TPost – Himpunan Mahasiswa Islam (HMI) Cabang Ternate melayangkan ultimatum keras kepada Polda Maluku Utara untuk segera mengungkap aktor di balik rangkaian teror berdarah yang terjadi di wilayah hutan Patani, Kabupaten Halmahera Tengah.

Ultimatum ini menyusul adanya peristiwa pembunuhan sadis berulang, seperti yang terkini dialami satu warga Desa Banemo, Kecamatan Patani Barat.

HMI Cabang Ternate menilai jatuhnya korban jiwa di hutan Patani bukan sekadar kejadian tunggal, melainkan akumulasi dari kegagalan sistemik aparat penegak hukum (APH).

Kasus serupa sebelumnya pernah terjadi di Patani Timur dan Weda Timur, namun hingga kini pelakunya belum juga ditemukan.

“Tragedi di tahun 2026 ini adalah luka lama yang terus dibiarkan menganga,” tegas Kabid PTKP HMI Cabang Ternate Yusril J.Todoku, Minggu (5/4/2026).

Polda Maluku Utara dikritik karena dianggap kehilangan taring dan hanya piawai melempar seruan perdamaian yang bersifat “kosmetik” di atas kertas, sementara aktor intelektual dan pelaku pembunuhan masih bebas menghirup udara luar.

Selain menuntut penegakan hukum, HMI Cabang Ternate secara tegas menyatakan penolakan terhadap rencana pembangunan Koramil maupun penambahan personel aparat di wilayah Patani.

HMI memandang langkah tersebut sebagai bentuk militerisasi ruang hidup yang berpotensi meningkatkan eskalasi ketegangan bagi warga setempat.

Menurut HMI, solusi bagi Patani bukanlah moncong senjata tambahan atau pos penjagaan, melainkan pembentukan tim investigasi independen yang mampu menyeret dalang utama ke meja hijau.

“Masalah di Patani adalah masalah penegakan hukum yang mandul,” tegasnya.

Dampak dari berlarutnya kasus ini dinilai telah menciptakan trauma kolektif di tingkat akar rumput.
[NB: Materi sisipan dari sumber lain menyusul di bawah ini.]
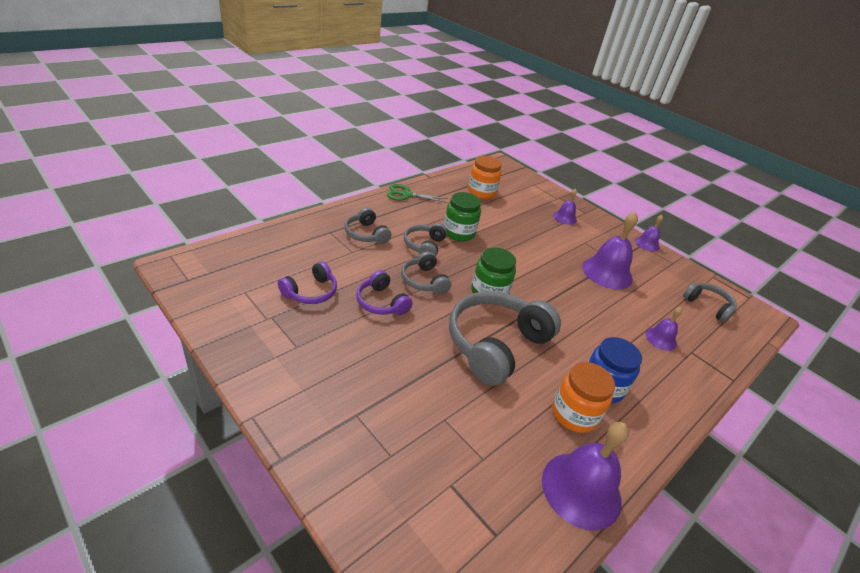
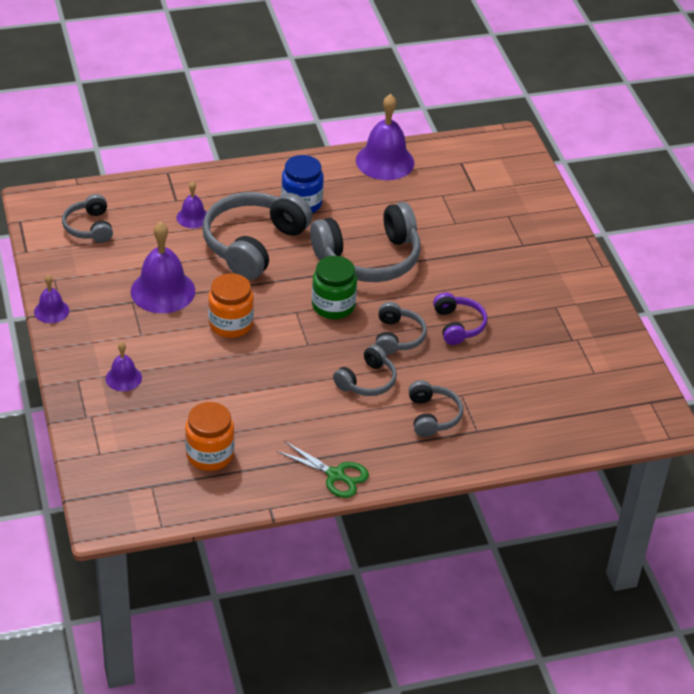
camera: 150 degrees left, 5 degrees up
(311, 292) = (527, 355): purple headphones -> none
(459, 233) = (306, 390): green jar -> none
(574, 414) = (346, 195): orange jar -> orange jar (231, 324)
(594, 328) = (253, 244): none -> grey headphones

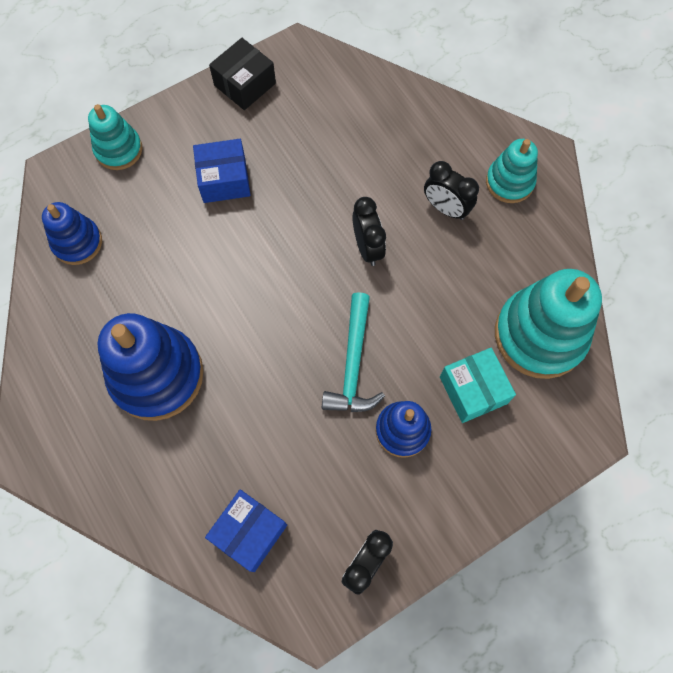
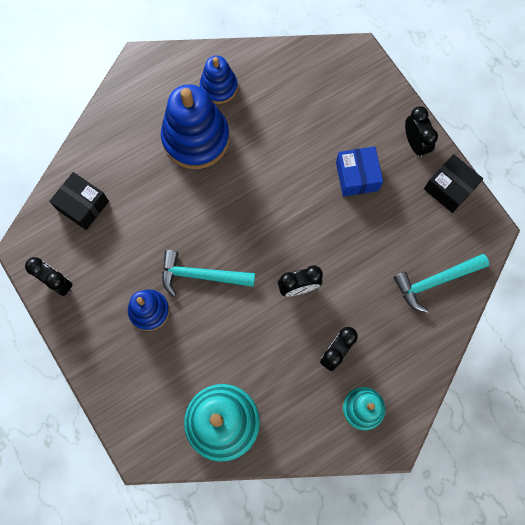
camera: 90 degrees right, 5 degrees up
(77, 242) = (300, 75): blue stacking toy -> blue stacking toy (219, 87)
(118, 150) = (381, 96): turquoise stacking toy -> none
(185, 116) = (415, 143): none -> black clock
(249, 532) = (83, 205): blue box -> black box
(358, 103) = (436, 281): none -> turquoise hammer
(473, 390) = (178, 365): turquoise box -> none

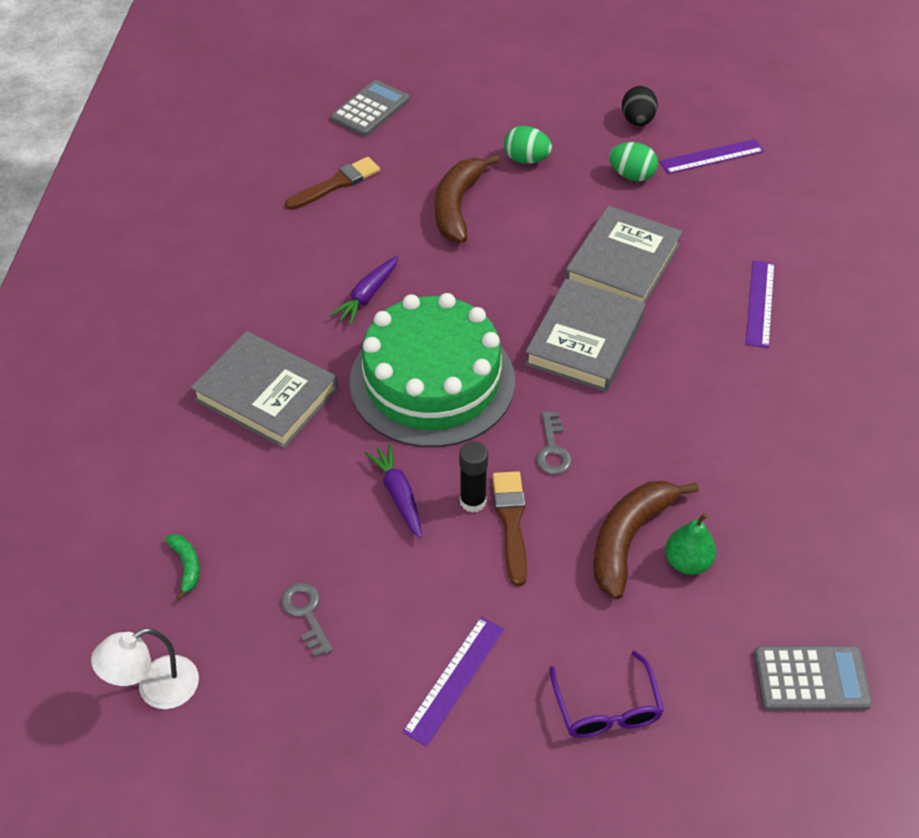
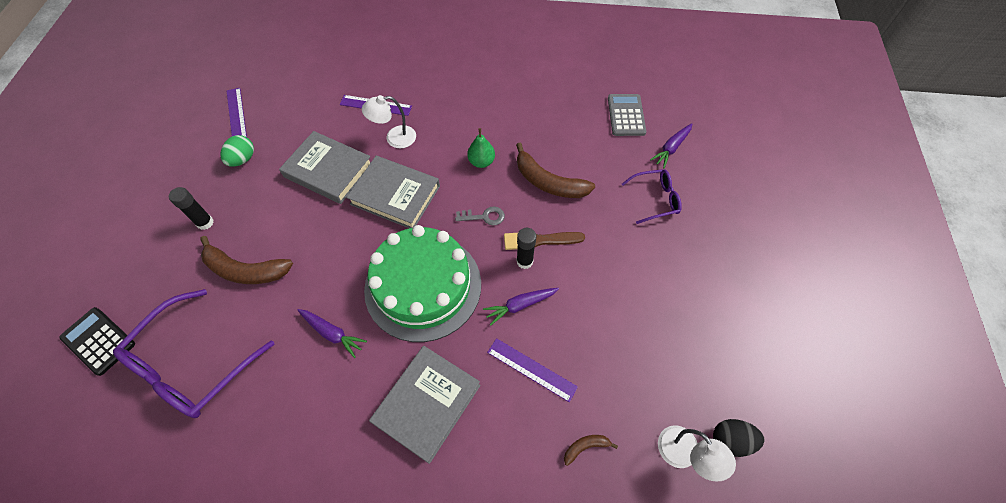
camera: 90 degrees left, 10 degrees up
(186, 566) = (585, 447): green banana -> brown banana
(306, 614) = (615, 359): grey key -> none
(336, 184) = (192, 365): brown brush -> purple glasses
(370, 109) = (98, 341): grey calculator -> black calculator
(454, 679) = (649, 271): purple ruler -> purple ruler (531, 369)
(526, 159) = (205, 223): green egg -> black glue stick
(637, 121) = (184, 152): black egg -> black egg (730, 440)
(687, 562) = (562, 157): green pear -> green pear (481, 162)
(695, 331) = (394, 138): none -> white lamp
(736, 755) = (671, 148): none -> purple carrot

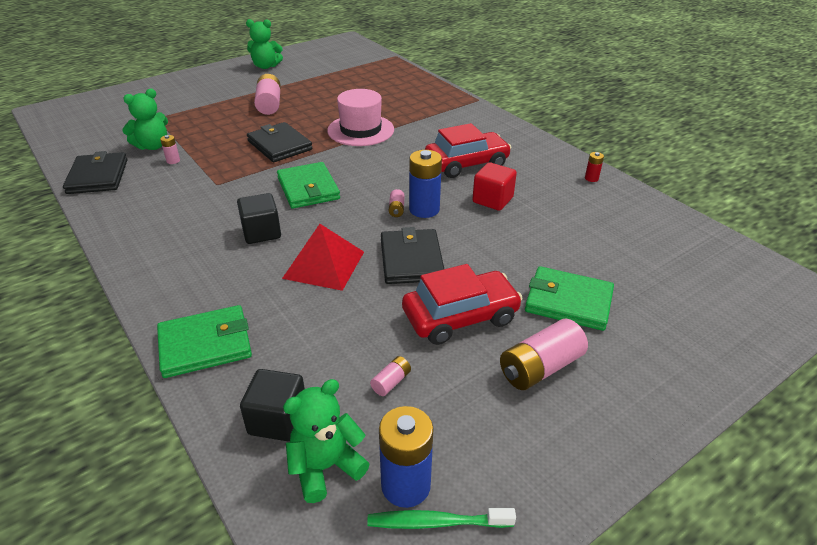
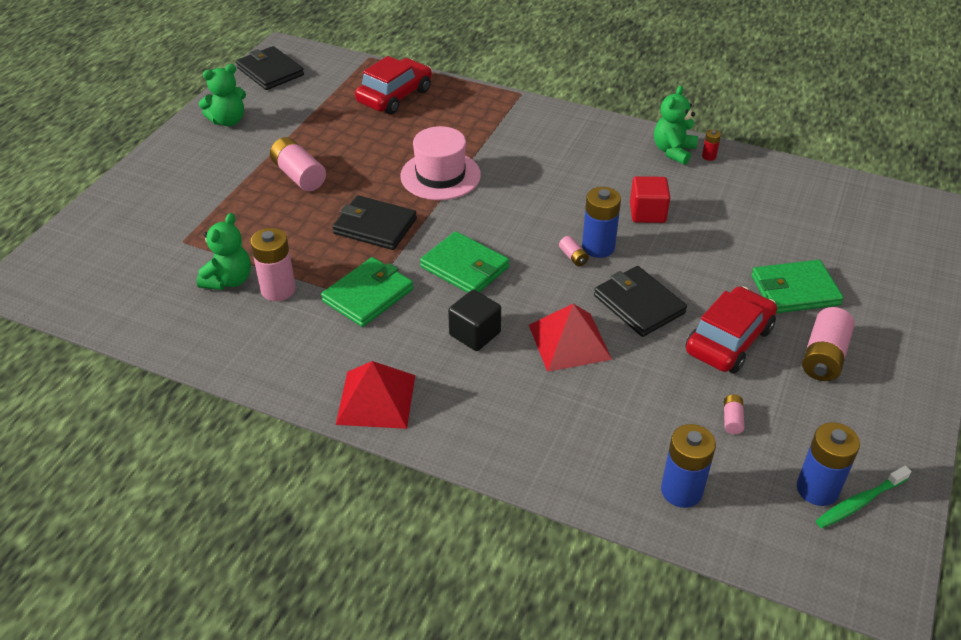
camera: 30 degrees left, 5 degrees up
(98, 176) = (215, 342): black wallet -> black wallet (270, 71)
(143, 247) = (376, 399): none -> red pyramid
(173, 161) = (278, 290): pink battery -> pink battery, size x2.07
(205, 344) = (552, 461): green wallet -> green wallet (368, 295)
(278, 420) = (681, 491): black cube -> blue battery
(325, 467) = (752, 506): green teddy bear -> green teddy bear (673, 151)
(466, 163) = (586, 180): red car -> red car (394, 96)

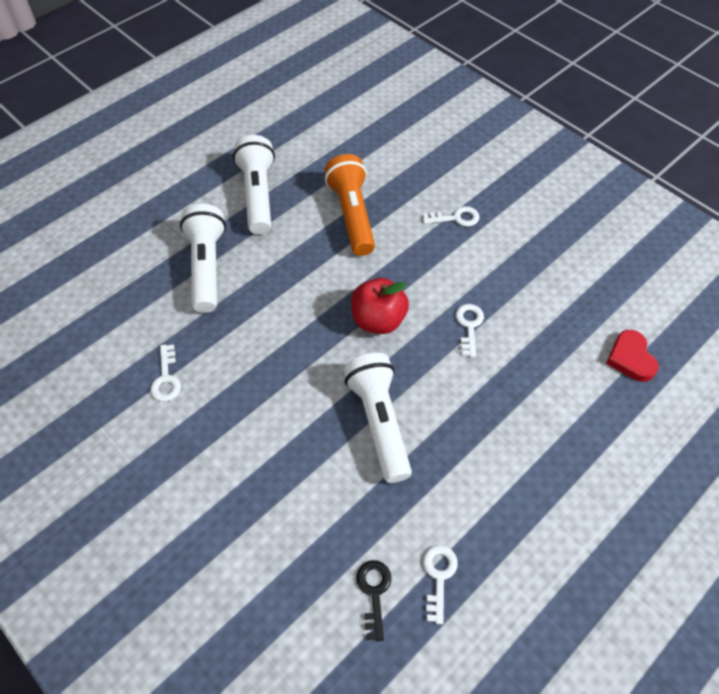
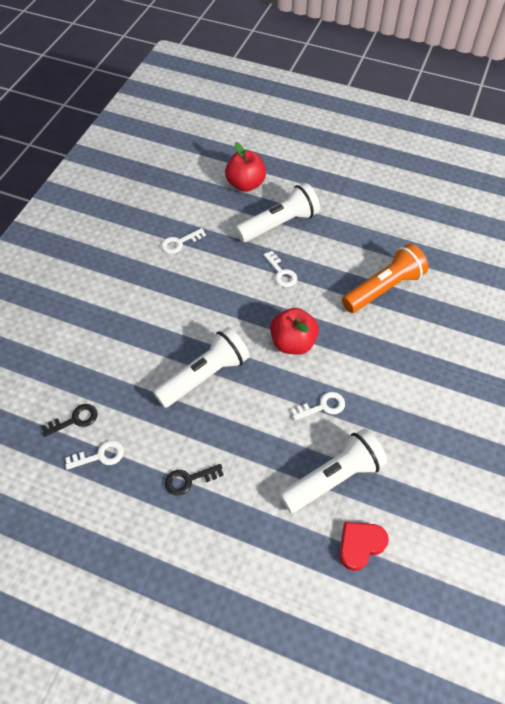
camera: 65 degrees right, 0 degrees up
(121, 275) = (245, 184): none -> red apple
(258, 195) = (362, 224): white flashlight -> white flashlight (333, 478)
(455, 218) = (429, 360): white key -> white key (281, 273)
(507, 487) = (189, 480): none -> black key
Aktivitas ekonomi masyarakat dilaporkan lumpuh karena warga merasa terancam saat beraktivitas di tanah mereka sendiri.

Hal ini dianggap sebagai kegagalan negara dalam memberikan perlindungan ini telah memicu mosi tidak percaya.

HMI memperingatkan bahwa jika Polda Maluku Utara tetap bungkam dan gagal bertindak taktis, gelombang kemarahan mahasiswa dan rakyat akan semakin membesar.

Dalam pernyataan sikapnya, HMI Cabang Ternate menekankan empat poin krusial untuk memulihkan martabat rakyat Patani:

  1. Usut tuntas seluruh kasus pembunuhan di Hutan Patani tanpa pengecualian.
  2. Tangkap aktor intelektual yang mendalangi pembunuhan berantai tersebut.
  3. Hentikan rencana pembangunan Koramil dan penambahan personel.
  4. Lakukan investigasi transparan terkait kekerasan yang terus berulang.

“Negara tidak boleh kalah oleh aktor pembunuhan,” tegasnya.